Child Welfare
A social worker who lied to get a judge to remove two children from their mother was promoted and now trains other social workers, reports Kimberly Edds of the Orange County Register.
Education/Jobs
Washington, D.C. school officials are seeking to revoke the license of a nonprofit provider for its special education students after a report alleging that dozens of students were restrained by staff as punishment, reports Bill Turque of the Washington Post.
A dozen undergraduates at Rutgers University are occupying the administration building to demand a tuition freeze, better wages for workers and a greater voice for students, Lisa Foderaro with The New York Times reports. The occupation comes after University President Dr. McCormick did not meet their demands by their deadline of Monday. The students say they are prepared to be arrested.
Employers across the nation are planning to hire 19 percent more graduating college students this year than last year, reports Lee Howard of Connecticut paper The Day. It’s s the first double digit increase in hiring of college graduates’ hiring since 2007.

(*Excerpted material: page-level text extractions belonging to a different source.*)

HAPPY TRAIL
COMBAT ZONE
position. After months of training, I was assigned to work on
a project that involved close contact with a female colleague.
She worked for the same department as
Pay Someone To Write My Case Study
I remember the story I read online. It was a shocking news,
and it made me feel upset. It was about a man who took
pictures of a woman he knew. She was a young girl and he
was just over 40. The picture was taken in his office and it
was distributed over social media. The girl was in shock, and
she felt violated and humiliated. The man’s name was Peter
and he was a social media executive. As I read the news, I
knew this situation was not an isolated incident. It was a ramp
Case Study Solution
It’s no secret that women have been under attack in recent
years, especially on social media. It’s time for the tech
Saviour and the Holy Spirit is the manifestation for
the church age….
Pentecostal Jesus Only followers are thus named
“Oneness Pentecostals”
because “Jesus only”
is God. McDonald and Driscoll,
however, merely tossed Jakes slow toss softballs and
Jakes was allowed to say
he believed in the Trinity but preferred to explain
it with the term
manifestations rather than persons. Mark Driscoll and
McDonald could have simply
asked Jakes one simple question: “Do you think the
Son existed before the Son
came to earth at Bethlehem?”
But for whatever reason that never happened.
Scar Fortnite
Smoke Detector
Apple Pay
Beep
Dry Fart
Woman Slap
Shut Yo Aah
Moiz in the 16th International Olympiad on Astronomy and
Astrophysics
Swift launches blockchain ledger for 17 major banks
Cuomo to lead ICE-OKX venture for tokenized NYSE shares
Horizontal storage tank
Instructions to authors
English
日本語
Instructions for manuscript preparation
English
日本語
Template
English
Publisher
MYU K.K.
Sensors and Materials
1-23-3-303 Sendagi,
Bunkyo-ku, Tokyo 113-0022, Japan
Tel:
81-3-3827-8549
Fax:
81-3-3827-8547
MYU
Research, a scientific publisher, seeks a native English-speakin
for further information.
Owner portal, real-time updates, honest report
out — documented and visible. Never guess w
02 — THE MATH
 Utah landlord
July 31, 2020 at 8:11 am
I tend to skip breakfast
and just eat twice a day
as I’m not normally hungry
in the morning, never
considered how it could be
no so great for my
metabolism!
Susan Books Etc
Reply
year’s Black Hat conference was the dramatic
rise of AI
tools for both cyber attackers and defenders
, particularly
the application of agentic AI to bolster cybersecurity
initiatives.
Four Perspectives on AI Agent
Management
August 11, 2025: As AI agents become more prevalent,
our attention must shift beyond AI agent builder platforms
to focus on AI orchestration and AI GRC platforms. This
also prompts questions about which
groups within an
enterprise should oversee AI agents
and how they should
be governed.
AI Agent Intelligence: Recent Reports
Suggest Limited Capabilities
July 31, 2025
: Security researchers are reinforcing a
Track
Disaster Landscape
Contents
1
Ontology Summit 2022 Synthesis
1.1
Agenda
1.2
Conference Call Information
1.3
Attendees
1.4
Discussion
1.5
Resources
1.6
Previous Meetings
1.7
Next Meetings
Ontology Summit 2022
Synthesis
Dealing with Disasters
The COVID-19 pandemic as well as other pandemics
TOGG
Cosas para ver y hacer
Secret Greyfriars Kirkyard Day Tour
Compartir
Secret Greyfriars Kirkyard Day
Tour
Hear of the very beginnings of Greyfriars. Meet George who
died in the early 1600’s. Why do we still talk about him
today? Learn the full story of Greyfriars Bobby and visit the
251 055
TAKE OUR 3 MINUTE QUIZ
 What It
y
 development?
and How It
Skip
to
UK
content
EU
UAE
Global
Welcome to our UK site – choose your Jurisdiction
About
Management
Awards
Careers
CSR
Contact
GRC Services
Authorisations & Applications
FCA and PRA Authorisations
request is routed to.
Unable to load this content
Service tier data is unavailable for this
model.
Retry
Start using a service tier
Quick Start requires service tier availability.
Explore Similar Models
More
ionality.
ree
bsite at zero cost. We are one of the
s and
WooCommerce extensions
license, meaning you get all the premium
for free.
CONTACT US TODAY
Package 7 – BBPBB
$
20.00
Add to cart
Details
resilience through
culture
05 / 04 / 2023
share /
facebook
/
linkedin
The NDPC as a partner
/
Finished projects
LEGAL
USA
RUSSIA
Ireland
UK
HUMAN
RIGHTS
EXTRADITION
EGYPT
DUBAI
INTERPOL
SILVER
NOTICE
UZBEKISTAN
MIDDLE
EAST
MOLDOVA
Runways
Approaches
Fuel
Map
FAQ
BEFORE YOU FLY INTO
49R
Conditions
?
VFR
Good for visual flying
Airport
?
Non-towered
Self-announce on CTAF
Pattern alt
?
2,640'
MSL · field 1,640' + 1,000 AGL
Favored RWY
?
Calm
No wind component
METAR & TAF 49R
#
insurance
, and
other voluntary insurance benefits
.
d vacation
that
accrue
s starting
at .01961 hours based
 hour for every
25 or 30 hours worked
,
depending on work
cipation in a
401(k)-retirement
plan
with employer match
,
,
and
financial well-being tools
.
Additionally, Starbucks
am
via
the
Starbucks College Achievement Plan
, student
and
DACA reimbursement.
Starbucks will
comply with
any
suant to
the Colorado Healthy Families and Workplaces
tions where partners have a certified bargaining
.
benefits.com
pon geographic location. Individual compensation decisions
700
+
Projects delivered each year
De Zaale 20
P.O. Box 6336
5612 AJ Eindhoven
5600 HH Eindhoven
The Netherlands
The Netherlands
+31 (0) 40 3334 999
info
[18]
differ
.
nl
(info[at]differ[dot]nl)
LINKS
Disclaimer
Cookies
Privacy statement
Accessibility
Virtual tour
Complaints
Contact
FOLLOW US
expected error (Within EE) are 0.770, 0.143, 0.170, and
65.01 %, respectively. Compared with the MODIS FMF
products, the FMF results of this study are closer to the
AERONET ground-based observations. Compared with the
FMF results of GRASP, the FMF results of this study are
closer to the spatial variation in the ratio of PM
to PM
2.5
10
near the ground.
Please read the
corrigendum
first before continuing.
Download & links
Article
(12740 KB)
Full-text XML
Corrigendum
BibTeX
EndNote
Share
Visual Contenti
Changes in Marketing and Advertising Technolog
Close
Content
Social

The Clovis, N.M. school board couldn’t keep just the gay-straight alliance club from meeting on school grounds during the school day, so the board just banned all of the school’s 15 clubs from doing so, reports Zellie Polon of Reuters.
Teens between age 16 and 19 filled 960,000 summer jobs in 2010, reports Ola Diab of the Philadelphia Inquirer, the lowest number since 1949. Diab offers a few tips for teens who want to compete for the jobs that are out there.
Juvenile Justice
Alex Morgan of the Huffington Post reports on the New York Juvenile Justice Initiative, a group that formed last year to help keep the heat on the state to follow through with promised reform of New York’s troubled juvenile justice system.
The juvenile court docket got bigger in Davis County, Utah, and county officials actually raised the amount of money for public defenders, reports the Associated Press.